Travers decided that he would stay
with his feet on solid earth just as long as he could,
and when the hounds were thrown off and the rest had
started at a gallop he waited, under the pretence of
adjusting his gaiters, until they were all well away.
Then he clenched his teeth, crammed his hat down over
his ears, and scrambled up on to the saddle.
His feet fell quite by accident into the stirrups,
and the next instant he was off after the others,
with an indistinct feeling that he was on a locomotive
that was jumping the ties. Satan was in among
and had passed the other horses in less than five minutes,
and was so close on the hounds that the whippers-in
gave a cry of warning. But Travers could as soon
have pulled a boat back from going over the Niagara
Falls as Satan, and it was only because the hounds
were well ahead that saved them from having Satan
ride them down. Travers had taken hold of the
saddle with his left hand to keep himself down, and
sawed and swayed on the reins with his right.
He shut his eyes whenever Satan jumped, and never
knew how he happened to stick on; but he did stick
on, and was so far ahead that no one could see in the
misty morning just how badly he rode. As it was,
for daring and speed he led the field, and not even
young Paddock was near him from the start. There
was a broad stream in front of him, and a hill just
on its other side. No one had ever tried to take
this at a jump. It was considered more of a swim
than anything else, and the hunters always crossed
it by the bridge, towards the left. Travers saw
the bridge and tried to jerk Satan’s head in
that direction; but Satan kept right on as straight
as an express train over the prairie. Fences and
trees and furrows passed by and under Travers like
a panorama run by electricity, and he only breathed
by accident. They went on at the stream and the
hill beyond as though they were riding at a stretch
of turf, and, though the whole field set up a shout
of warning and dismay, Travers could only gasp and
shut his eyes. He remembered the fate of the
second groom and shivered. Then the horse rose
like a rocket, lifting Travers so high in the air
that he thought Satan would never come down again;
but he did come down, with his feet bunched, on the
opposite side of the stream. The next instant
he was up and over the hill, and had stopped panting
in the very centre of the pack that were snarling
and snapping around the fox. And then Travers
showed that he was a thoroughbred, even though he
could not ride, for he hastily fumbled for his cigar-case,
and when the field came pounding up over the bridge
and around the hill, they saw him seated nonchalantly
on his saddle, puffing critically at a cigar and giving
Satan patronizing pats on the head.
“My dear girl,” said old
Mr.
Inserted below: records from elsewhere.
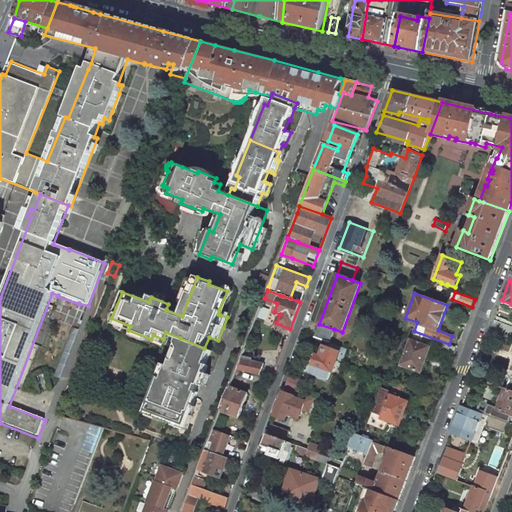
[(334,329),(319,324),(314,337),(327,341),(330,342),(334,329)]
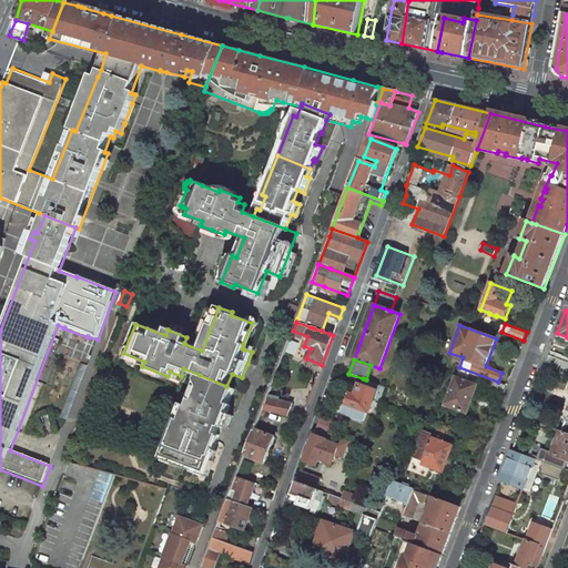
[(498,382),(459,367),(445,405),(467,414),(478,385),(504,395),(507,385),(498,382)]
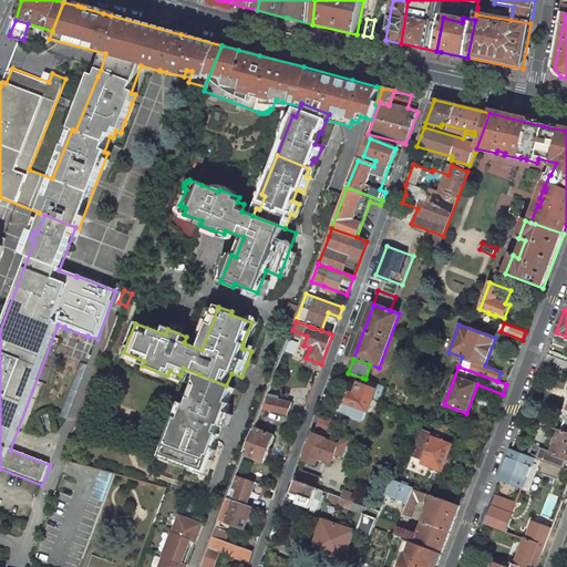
[(212,456),(217,441),(219,435),(217,434),(219,426),(223,428),(223,426),(228,429),(233,415),(228,413),(232,405),(228,404),(235,389),(226,385),(199,374),(193,390),(193,391),(194,392),(188,406),(187,405),(182,420),(179,420),(166,455),(205,470),(210,456),(212,456)]
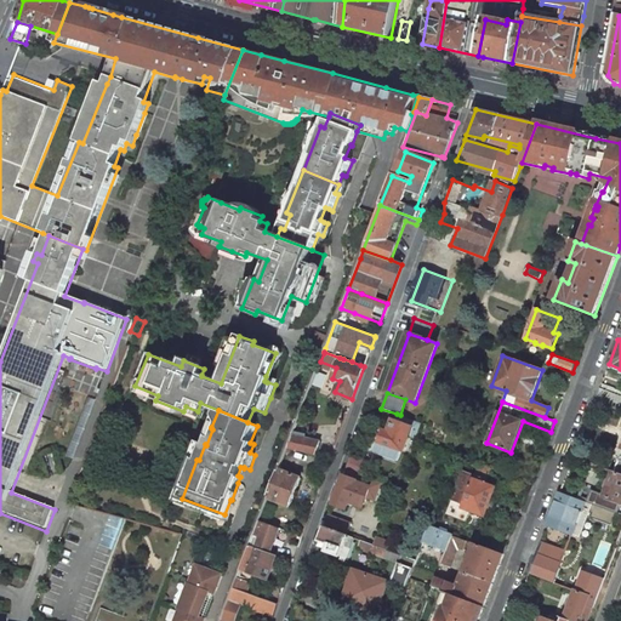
[(421,423),(400,415),(397,414),(394,420),(393,420),(388,431),(385,429),(380,442),(403,450),(404,450),(410,453),(415,439),(421,423)]
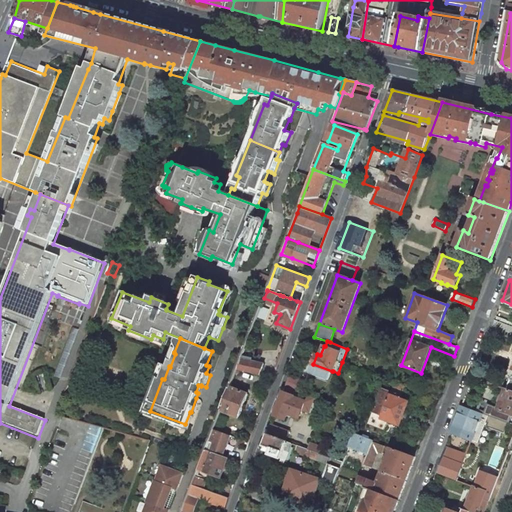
[(262,363),(240,358),(236,369),(260,374),(262,363)]
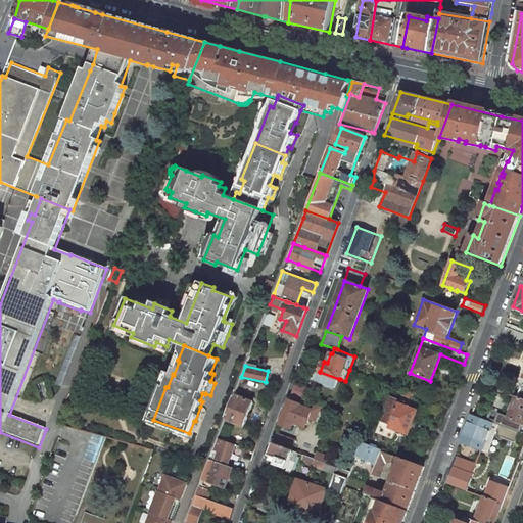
[(312,388),(296,383),(291,395),(306,401),(312,388)]
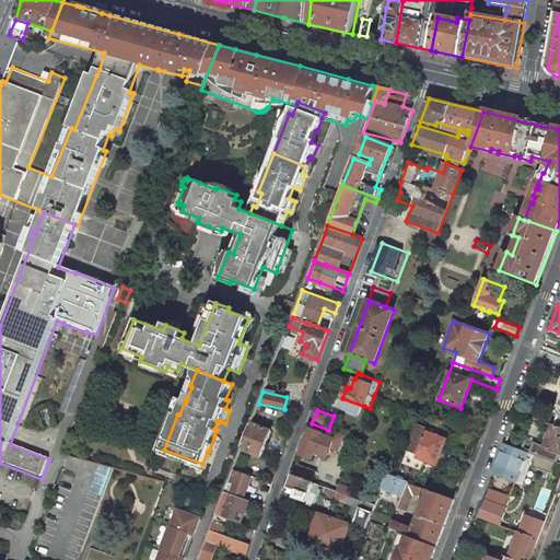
[(443,422),(433,418),(429,429),(428,432),(439,436),(443,422)]
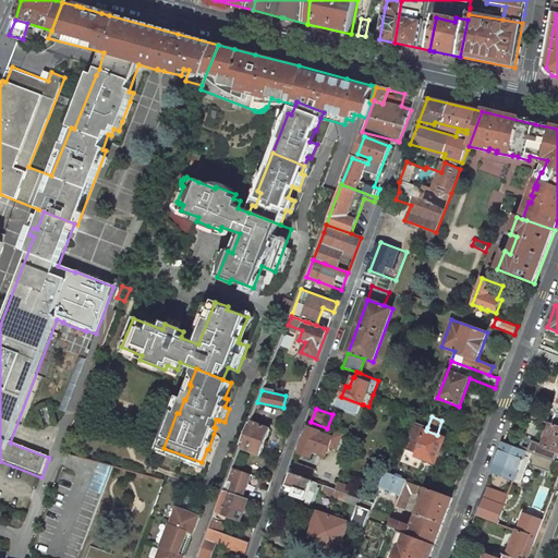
[(270,428),(251,422),(241,447),(261,455),(270,428)]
Paddock to his daughter as they rode back, “if
you love that young man of yours and want to keep him,
make him promise to give up riding. A more reckless
and more brilliant horseman I have never seen.
He took that double jump at the gate and that stream
like a centaur. But he will break his neck sooner
or later, and he ought to be stopped.”
Young Paddock was so delighted with his prospective
brother-in-law’s great riding that that night
in the smoking-room he made him a present of Satan
before all the men.
“No,” said Travers, gloomily,
“I can’t take him. Your sister has
asked me to give up what is dearer to me than anything
next to herself, and that is my riding. You see,
she is absurdly anxious for my safety, and she has
asked me to promise never to ride again, and I have
given my word.”
A chorus of sympathetic remonstrance rose from the
men.
“Yes, I know,” said Travers
to her brother, “it is rough, but it just shows
what sacrifices a man will make for the woman he loves.”